▶ **TASK TO CARRY OUT**
Reproduce the passage of the Solomon biography below, from "On two separate" up to and including "1903) were brothers-in-law.", with every word and mark unchanged.

▶ **EXCERPTED TEXT**

————

Solomon's military career began at age 16, joining "A" Battery of the Adelaide Field Artillery under Colonel Robert Richard Torrens. In 1877 was made a commissioned officer; in 1878 he became captain, in 1882 major, and in 1897 lieutenant-colonel. He was awarded the Volunteer Officers' Decoration (VD) in 1901, most likely presented by the Duke of York (the future George V) on his visit to Adelaide in July 1901, presumably at the Royal levee on 10 July 1901. (Note: Numerous obituaries repeated the assertion that Solomon was handed the decoration by the King in 1900.)

Solomon retired from military service in 1905. With the declaration of war in 1914, he came out of retirement to establish the office of military censor for South Australia, and served as chief censor for over a year, before retiring due to pressure of work.

==Other interests==
Solomon was a prominent Freemason, a past grand warden, and a life member of the Lodge of Friendship.

On two separate occasions at Glenelg he saved a stranger from drowning, and was recognised by the Royal Humane Society.

==Family==
Moss Judah Solomon (15 June 1843 – 11 February 1933), Vaiben Louis Solomon MHA MHR (13 May 1853 – 20 October 1908), and Elias Solomon MLA, MHR (2 September 1839 – 23 May 1909) were brothers, and Morris Lyon Marks MHA (7 September 1824 – 4 March 1893) and Maurice Salom MLC (1 July 1831 – 10 October 1903) were brothers-in-law.

Solomon married Louisa Lee (31 December 1846 – 27 December 1933) (Note: Louisa was a daughter of Philip Lee ( – 21 January 1861), SA's first Jewish settler, arriving on Tam O'Shanter in November 1836.) on 27 February 1867. Their children include:
- Rachel Henrietta Solomon (1868 – 10 February 1940) married Harry Chalinder (c. 1862 – 18 March 1941)
- Reginald Louis Solomon (1877 – 18 June 1939) was publisher of (Adelaide) Truth newspaper, later tax agent in partnership with his father.

————

(Stored records)
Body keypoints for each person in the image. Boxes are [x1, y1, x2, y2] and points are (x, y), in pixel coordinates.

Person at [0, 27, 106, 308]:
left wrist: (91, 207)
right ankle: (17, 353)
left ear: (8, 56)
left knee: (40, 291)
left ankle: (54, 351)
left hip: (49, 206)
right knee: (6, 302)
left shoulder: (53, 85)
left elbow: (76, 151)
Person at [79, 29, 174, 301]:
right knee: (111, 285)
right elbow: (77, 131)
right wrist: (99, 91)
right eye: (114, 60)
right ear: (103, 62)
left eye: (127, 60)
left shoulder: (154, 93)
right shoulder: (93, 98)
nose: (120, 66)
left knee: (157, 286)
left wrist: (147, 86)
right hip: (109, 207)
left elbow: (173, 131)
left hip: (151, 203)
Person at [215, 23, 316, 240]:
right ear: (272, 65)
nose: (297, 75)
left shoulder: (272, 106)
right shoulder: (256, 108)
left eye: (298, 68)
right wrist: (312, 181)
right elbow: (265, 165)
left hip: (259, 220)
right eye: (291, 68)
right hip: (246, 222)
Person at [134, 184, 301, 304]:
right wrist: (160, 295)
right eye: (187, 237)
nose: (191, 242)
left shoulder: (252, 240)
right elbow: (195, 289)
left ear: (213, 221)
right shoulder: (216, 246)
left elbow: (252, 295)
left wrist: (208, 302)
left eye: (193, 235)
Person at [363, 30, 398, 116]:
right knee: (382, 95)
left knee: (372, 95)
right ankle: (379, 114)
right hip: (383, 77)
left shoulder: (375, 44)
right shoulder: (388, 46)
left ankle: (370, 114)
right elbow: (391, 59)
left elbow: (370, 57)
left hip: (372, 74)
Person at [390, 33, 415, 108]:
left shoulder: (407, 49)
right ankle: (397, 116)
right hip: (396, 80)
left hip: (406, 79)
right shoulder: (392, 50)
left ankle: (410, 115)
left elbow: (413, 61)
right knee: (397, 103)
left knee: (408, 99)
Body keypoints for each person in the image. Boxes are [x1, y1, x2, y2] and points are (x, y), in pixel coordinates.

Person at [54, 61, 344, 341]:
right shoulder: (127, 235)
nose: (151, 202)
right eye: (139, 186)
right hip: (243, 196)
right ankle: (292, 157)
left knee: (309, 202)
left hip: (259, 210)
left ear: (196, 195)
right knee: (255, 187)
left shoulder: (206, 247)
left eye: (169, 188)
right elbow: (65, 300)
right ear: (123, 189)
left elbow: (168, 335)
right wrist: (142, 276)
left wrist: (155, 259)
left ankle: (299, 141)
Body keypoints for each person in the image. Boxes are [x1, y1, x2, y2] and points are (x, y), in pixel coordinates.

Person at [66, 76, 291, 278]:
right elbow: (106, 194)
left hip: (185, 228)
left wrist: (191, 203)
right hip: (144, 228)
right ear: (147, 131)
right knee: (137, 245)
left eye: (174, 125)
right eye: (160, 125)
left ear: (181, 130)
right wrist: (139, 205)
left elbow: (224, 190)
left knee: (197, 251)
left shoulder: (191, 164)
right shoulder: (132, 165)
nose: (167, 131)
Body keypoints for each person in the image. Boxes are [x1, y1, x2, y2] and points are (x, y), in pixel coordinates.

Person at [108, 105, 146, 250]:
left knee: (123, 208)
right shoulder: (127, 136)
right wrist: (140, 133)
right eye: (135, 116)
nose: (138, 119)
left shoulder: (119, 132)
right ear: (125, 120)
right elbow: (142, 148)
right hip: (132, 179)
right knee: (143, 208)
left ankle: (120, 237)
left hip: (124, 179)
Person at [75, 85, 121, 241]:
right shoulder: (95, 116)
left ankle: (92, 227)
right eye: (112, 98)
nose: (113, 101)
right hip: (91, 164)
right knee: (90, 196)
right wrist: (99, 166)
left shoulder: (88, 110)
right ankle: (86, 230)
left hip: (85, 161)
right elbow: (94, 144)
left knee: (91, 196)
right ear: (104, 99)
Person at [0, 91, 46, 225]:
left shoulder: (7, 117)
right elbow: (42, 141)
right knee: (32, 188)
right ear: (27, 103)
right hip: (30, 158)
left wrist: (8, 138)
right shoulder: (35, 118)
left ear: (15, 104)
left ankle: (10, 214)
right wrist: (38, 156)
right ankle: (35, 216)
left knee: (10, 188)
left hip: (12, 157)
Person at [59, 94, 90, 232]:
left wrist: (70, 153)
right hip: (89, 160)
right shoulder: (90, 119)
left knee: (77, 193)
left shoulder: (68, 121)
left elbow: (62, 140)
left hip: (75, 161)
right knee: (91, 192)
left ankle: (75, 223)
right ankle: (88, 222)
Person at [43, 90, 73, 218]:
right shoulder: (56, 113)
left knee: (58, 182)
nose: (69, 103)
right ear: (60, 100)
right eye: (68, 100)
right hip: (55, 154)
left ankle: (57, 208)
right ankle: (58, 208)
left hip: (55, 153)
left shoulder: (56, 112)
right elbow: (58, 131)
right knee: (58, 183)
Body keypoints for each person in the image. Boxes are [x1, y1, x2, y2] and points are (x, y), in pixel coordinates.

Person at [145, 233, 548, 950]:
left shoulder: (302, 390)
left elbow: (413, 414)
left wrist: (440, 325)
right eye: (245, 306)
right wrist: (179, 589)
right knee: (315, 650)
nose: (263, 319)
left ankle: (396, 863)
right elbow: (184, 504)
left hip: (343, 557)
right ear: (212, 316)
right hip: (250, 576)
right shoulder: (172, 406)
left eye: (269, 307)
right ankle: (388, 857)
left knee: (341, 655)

————

▶ **ANSWER BELOW**
On two separate occasions at Glenelg he saved a stranger from drowning, and was recognised by the Royal Humane Society.

==Family==
Moss Judah Solomon (15 June 1843 – 11 February 1933), Vaiben Louis Solomon MHA MHR (13 May 1853 – 20 October 1908), and Elias Solomon MLA, MHR (2 September 1839 – 23 May 1909) were brothers, and Morris Lyon Marks MHA (7 September 1824 – 4 March 1893) and Maurice Salom MLC (1 July 1831 – 10 October 1903) were brothers-in-law.